YOUR INSTRUCTIONS » Extract every line of the data that contains the word "teeth".

RECORDS SHOWN »
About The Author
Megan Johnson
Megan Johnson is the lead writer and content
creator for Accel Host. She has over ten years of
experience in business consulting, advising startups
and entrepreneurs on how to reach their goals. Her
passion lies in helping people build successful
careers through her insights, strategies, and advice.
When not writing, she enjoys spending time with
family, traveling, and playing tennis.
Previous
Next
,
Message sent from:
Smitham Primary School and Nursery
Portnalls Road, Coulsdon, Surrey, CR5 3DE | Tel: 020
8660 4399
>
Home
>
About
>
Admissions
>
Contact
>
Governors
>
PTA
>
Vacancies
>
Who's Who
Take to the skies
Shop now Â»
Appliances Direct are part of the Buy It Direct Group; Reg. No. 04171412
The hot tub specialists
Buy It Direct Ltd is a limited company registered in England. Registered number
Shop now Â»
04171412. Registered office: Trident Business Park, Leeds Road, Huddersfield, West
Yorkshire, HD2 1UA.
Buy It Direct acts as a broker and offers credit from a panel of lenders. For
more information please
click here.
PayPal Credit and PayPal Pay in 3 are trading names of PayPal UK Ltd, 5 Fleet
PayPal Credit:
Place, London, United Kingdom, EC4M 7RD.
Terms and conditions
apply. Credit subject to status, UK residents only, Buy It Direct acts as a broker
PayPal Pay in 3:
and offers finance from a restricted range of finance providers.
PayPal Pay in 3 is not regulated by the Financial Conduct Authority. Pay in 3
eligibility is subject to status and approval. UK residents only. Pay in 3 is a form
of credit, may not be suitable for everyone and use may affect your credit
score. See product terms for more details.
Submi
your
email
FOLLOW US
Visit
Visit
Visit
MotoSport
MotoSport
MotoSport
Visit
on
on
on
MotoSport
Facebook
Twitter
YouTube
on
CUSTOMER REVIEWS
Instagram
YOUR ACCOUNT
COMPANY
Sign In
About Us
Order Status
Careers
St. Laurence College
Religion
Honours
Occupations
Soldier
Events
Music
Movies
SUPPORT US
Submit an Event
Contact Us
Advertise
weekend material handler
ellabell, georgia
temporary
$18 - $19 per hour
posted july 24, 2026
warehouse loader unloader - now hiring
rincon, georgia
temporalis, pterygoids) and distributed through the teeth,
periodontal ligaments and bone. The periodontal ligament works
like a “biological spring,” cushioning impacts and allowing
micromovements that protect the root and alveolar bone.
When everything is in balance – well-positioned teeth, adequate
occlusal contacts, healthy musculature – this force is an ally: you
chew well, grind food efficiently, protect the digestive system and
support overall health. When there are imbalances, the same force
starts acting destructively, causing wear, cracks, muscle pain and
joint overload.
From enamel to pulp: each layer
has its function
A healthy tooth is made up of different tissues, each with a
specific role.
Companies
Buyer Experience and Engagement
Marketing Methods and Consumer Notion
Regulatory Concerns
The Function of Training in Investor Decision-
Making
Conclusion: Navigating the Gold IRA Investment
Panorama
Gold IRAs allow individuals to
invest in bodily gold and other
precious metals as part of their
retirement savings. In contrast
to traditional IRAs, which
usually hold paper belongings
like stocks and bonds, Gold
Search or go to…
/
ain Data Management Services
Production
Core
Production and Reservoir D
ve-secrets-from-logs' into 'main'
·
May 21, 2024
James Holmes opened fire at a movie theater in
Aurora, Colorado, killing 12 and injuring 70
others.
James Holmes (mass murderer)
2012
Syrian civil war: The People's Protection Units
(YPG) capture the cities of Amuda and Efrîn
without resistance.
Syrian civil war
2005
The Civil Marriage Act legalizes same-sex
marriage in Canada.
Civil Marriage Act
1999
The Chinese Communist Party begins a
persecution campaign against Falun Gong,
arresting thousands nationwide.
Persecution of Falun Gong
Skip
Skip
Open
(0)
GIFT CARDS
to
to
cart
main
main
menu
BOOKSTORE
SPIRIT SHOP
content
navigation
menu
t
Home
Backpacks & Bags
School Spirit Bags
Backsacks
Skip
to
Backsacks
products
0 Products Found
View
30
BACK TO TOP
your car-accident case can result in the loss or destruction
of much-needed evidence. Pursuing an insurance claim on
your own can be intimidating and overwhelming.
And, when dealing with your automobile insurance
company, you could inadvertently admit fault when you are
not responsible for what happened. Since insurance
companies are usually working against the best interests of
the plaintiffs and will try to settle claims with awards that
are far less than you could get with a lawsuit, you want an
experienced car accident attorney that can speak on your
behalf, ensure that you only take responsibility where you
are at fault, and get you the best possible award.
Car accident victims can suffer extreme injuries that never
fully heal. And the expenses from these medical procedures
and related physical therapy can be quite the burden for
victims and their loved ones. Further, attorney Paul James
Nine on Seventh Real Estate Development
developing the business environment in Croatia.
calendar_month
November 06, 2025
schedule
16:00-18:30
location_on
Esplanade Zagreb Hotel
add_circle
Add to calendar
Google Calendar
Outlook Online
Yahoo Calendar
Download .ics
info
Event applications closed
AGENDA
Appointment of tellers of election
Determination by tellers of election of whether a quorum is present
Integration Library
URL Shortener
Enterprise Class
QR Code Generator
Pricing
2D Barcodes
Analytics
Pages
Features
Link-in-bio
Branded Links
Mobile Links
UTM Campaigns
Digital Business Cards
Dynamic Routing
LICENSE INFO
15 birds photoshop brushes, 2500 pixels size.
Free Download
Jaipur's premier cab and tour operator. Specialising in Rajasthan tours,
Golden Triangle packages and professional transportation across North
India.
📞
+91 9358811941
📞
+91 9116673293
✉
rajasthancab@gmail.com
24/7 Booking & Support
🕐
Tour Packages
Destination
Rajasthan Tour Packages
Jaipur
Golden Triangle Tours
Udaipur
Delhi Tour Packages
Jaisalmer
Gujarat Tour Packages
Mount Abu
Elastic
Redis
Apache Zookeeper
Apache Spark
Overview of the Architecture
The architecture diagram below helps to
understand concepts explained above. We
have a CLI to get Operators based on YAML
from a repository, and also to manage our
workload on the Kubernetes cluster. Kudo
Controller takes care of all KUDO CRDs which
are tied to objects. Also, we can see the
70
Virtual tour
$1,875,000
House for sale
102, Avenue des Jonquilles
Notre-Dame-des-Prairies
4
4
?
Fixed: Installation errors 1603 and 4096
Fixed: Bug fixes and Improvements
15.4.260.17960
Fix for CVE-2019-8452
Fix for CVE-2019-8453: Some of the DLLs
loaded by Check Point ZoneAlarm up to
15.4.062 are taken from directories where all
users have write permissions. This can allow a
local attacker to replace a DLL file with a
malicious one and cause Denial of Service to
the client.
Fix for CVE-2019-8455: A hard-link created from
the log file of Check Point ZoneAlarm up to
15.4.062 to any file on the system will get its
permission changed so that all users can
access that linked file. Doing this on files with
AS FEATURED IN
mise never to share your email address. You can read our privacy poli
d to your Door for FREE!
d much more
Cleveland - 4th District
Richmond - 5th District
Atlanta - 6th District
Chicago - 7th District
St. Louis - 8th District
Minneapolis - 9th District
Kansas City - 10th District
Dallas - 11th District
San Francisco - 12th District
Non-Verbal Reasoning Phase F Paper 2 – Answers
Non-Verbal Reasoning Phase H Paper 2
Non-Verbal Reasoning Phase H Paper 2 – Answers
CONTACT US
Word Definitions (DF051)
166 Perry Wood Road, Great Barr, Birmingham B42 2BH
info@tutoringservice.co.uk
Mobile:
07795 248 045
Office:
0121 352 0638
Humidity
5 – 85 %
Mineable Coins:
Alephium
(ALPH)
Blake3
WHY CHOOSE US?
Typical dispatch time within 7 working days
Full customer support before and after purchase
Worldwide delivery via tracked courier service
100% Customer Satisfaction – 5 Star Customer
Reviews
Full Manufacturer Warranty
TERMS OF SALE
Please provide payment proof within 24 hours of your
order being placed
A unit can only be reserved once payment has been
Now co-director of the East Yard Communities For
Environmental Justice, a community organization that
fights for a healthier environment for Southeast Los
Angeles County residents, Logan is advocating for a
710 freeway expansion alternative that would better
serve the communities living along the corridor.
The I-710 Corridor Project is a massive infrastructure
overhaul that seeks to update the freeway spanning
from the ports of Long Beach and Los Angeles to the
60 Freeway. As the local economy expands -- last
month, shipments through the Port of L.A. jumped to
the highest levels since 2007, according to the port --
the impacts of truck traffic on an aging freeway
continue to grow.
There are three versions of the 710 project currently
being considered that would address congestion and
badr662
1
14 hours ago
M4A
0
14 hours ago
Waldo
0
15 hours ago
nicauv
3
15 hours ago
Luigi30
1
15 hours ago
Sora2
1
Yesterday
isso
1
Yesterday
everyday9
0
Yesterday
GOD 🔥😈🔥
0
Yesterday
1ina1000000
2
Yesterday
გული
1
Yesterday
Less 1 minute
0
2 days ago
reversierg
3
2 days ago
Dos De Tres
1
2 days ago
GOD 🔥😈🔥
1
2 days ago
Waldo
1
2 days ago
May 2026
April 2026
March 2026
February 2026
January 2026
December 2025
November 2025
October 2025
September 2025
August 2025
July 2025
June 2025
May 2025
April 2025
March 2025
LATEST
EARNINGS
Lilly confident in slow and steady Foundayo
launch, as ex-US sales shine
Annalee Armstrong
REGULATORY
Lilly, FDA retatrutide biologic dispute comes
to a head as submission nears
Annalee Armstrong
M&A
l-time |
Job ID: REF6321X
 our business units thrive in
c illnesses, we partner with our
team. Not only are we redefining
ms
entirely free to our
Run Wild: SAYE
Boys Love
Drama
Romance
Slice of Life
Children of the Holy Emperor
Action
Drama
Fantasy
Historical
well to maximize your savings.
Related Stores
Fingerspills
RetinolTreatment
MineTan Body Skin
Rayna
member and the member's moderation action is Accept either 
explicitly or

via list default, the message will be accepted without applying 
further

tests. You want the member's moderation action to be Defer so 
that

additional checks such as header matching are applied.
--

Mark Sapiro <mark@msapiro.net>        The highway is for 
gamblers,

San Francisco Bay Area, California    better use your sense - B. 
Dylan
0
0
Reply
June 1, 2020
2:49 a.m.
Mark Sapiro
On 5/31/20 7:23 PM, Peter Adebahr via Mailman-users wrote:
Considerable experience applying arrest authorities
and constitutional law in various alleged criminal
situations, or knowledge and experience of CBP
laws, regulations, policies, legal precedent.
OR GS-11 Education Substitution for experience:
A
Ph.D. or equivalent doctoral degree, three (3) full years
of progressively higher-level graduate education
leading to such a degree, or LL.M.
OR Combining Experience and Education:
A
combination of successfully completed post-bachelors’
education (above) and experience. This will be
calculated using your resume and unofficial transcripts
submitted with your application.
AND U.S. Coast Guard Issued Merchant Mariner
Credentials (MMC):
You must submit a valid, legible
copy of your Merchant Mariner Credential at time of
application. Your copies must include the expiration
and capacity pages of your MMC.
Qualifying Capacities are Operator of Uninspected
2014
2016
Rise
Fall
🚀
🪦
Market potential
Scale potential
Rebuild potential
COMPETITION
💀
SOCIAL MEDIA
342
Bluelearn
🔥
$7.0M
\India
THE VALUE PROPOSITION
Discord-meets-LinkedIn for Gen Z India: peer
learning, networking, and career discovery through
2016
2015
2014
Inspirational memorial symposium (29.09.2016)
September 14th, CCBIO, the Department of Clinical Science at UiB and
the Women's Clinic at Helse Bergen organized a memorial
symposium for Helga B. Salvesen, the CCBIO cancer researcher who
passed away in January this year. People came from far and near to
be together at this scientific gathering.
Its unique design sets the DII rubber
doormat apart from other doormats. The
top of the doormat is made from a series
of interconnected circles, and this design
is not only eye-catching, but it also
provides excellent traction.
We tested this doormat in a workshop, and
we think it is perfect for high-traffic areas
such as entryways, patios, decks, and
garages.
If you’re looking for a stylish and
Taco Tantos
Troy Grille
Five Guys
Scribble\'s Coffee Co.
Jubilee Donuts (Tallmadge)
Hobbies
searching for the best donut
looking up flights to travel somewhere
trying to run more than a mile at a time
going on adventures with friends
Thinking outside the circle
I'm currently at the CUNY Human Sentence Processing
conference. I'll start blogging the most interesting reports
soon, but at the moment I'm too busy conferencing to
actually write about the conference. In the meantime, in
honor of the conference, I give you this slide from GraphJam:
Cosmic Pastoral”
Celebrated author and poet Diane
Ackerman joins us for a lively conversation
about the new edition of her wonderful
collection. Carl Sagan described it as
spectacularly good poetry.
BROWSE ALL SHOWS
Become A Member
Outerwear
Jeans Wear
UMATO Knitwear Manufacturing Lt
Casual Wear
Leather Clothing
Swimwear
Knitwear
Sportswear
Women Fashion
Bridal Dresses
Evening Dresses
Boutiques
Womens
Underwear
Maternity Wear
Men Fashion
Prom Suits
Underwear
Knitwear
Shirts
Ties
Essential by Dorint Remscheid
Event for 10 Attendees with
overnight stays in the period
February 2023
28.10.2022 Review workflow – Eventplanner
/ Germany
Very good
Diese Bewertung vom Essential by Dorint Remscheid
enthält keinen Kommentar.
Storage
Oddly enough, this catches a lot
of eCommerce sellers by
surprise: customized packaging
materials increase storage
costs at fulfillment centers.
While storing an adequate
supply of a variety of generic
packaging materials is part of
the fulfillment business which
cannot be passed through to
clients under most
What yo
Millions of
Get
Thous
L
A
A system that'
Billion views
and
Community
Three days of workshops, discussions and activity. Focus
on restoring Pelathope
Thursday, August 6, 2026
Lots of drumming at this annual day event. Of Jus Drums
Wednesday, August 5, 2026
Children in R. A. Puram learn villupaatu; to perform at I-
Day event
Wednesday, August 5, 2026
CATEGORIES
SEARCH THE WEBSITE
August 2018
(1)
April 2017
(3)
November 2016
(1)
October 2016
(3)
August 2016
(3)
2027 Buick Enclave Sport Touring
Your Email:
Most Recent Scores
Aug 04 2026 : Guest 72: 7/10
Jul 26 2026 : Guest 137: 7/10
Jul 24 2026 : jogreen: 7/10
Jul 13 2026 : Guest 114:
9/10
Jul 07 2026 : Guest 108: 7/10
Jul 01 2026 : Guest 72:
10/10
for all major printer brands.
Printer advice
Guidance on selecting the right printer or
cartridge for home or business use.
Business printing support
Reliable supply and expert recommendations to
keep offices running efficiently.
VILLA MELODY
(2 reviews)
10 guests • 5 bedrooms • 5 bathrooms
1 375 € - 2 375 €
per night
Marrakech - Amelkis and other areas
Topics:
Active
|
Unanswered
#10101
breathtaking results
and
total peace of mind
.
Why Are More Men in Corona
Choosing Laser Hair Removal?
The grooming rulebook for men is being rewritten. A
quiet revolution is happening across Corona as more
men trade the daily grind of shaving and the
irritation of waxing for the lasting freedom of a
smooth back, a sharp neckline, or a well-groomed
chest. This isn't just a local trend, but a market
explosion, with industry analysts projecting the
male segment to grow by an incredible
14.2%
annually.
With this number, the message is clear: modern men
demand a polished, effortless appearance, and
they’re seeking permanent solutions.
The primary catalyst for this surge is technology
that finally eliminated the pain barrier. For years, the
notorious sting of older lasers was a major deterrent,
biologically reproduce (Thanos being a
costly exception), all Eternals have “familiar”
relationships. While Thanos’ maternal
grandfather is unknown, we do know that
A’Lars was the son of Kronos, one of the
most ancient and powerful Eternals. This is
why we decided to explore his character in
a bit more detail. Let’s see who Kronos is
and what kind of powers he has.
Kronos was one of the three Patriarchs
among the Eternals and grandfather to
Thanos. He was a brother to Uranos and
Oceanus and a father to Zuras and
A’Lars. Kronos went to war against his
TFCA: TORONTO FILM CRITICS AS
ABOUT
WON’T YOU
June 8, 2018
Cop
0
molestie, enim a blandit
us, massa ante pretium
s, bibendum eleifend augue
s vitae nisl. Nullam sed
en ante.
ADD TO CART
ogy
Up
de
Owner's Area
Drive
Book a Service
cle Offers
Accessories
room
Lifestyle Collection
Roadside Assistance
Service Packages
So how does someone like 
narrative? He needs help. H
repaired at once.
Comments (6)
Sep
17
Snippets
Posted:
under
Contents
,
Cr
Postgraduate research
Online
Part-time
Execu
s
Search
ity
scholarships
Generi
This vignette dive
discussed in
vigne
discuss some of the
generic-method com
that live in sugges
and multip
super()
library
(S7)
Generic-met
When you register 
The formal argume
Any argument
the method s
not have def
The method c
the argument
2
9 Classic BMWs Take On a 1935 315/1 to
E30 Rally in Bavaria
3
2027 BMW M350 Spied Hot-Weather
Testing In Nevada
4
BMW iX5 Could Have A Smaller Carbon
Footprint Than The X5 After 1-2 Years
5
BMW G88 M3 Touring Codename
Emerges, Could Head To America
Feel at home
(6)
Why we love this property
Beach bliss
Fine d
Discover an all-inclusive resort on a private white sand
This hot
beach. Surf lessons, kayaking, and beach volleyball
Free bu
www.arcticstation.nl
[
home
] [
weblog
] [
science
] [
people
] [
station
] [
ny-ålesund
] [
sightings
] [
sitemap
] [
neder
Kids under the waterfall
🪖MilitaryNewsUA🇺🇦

EXERCISE RESULT »
temporalis, pterygoids) and distributed through the teeth,
When everything is in balance – well-positioned teeth, adequate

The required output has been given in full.